__Task statement__
The word "Suite" occurs in some lines of the data. Return each such line.

##### Records for the exercise #####

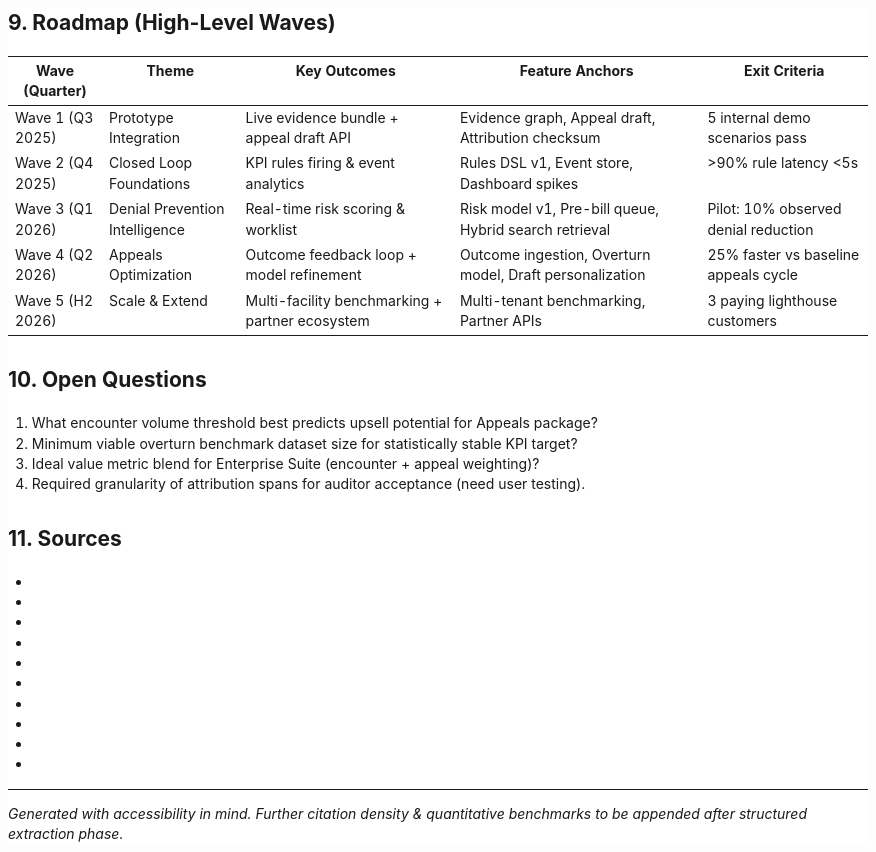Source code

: ## 9. Roadmap (High-Level Waves)
| Wave (Quarter) | Theme | Key Outcomes | Feature Anchors | Exit Criteria |
|----------------|-------|--------------|-----------------|---------------|
| Wave 1 (Q3 2025) | Prototype Integration | Live evidence bundle + appeal draft API | Evidence graph, Appeal draft, Attribution checksum | 5 internal demo scenarios pass |
| Wave 2 (Q4 2025) | Closed Loop Foundations | KPI rules firing & event analytics | Rules DSL v1, Event store, Dashboard spikes | >90% rule latency <5s |
| Wave 3 (Q1 2026) | Denial Prevention Intelligence | Real-time risk scoring & worklist | Risk model v1, Pre-bill queue, Hybrid search retrieval | Pilot: 10% observed denial reduction |
| Wave 4 (Q2 2026) | Appeals Optimization | Outcome feedback loop + model refinement | Outcome ingestion, Overturn model, Draft personalization | 25% faster vs baseline appeals cycle |
| Wave 5 (H2 2026) | Scale & Extend | Multi-facility benchmarking + partner ecosystem | Multi-tenant benchmarking, Partner APIs | 3 paying lighthouse customers |

## 10. Open Questions
1. What encounter volume threshold best predicts upsell potential for Appeals package?  
2. Minimum viable overturn benchmark dataset size for statistically stable KPI target?  
3. Ideal value metric blend for Enterprise Suite (encounter + appeal weighting)?  
4. Required granularity of attribution spans for auditor acceptance (need user testing).  

## 11. Sources
- [^iodine]: Iodine Software CDI Suite.
- [^3m]: 3M 360 Encompass Suite Overview.
- [^optum]: Optum Denial Management Solutions.
- [^nuance]: Nuance Ambient Clinical Intelligence (DAX) Product Page.
- [^change]: Change Healthcare 2022 Revenue Cycle Denials Index.
- [^cmi]: CMS Case Mix Index Definition Page.
- [^corro]: CorroHealth Appeals & Clinical Review Services.
- [^hipaa]: HIPAA Security Rule Technical Safeguards §164.312.
- [^hfma]: HFMA Claim Integrity KPI Standardization.
- [^azureHybrid]: Azure AI Search Hybrid Search Overview.

---
*Generated with accessibility in mind. Further citation density & quantitative benchmarks to be appended after structured extraction phase.*
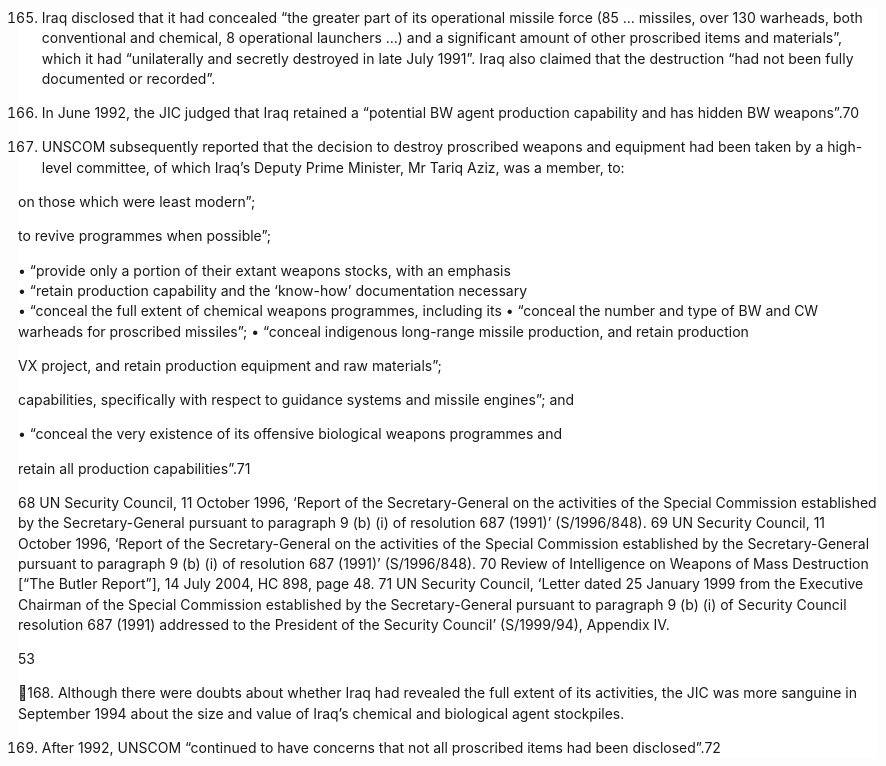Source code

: 165.  Iraq disclosed that it had concealed “the greater part of its operational missile force 
(85 … missiles, over 130 warheads, both conventional and chemical, 8 operational 
launchers …) and a significant amount of other proscribed items and materials”, which 
it had “unilaterally and secretly destroyed in late July 1991”. Iraq also claimed that the 
destruction “had not been fully documented or recorded”.

166.  In June 1992, the JIC judged that Iraq retained a “potential BW agent production 
capability and has hidden BW weapons”.70

167.  UNSCOM subsequently reported that the decision to destroy proscribed weapons 
and equipment had been taken by a high-level committee, of which Iraq’s Deputy Prime 
Minister, Mr Tariq Aziz, was a member, to:

on those which were least modern”;

to revive programmes when possible”;

•  “provide only a portion of their extant weapons stocks, with an emphasis  
•  “retain production capability and the ‘know-how’ documentation necessary  
•  “conceal the full extent of chemical weapons programmes, including its 
•  “conceal the number and type of BW and CW warheads for proscribed missiles”;
•  “conceal indigenous long-range missile production, and retain production 

VX project, and retain production equipment and raw materials”;

capabilities, specifically with respect to guidance systems and missile engines”; 
and

•  “conceal the very existence of its offensive biological weapons programmes and 

retain all production capabilities”.71

68 UN Security Council, 11 October 1996, ‘Report of the Secretary-General on the activities of the Special 
Commission established by the Secretary-General pursuant to paragraph 9 (b) (i) of resolution 687 (1991)’ 
(S/1996/848). 
69 UN Security Council, 11 October 1996, ‘Report of the Secretary-General on the activities of the Special 
Commission established by the Secretary-General pursuant to paragraph 9 (b) (i) of resolution 687 (1991)’ 
(S/1996/848). 
70  Review of Intelligence on Weapons of Mass Destruction [“The Butler Report”], 14 July 2004, HC 898, 
page 48.
71 UN Security Council, ‘Letter dated 25 January 1999 from the Executive Chairman of the Special 
Commission established by the Secretary-General pursuant to paragraph 9 (b) (i) of Security Council 
resolution 687 (1991) addressed to the President of the Security Council’ (S/1999/94), Appendix IV. 

53

168.  Although there were doubts about whether Iraq had revealed the full extent of its 
activities, the JIC was more sanguine in September 1994 about the size and value of 
Iraq’s chemical and biological agent stockpiles.

169.  After 1992, UNSCOM “continued to have concerns that not all proscribed items 
had been disclosed”.72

#####

__Problem solution__
3. Ideal value metric blend for Enterprise Suite (encounter + appeal weighting)?  
- [^iodine]: Iodine Software CDI Suite.
- [^3m]: 3M 360 Encompass Suite Overview.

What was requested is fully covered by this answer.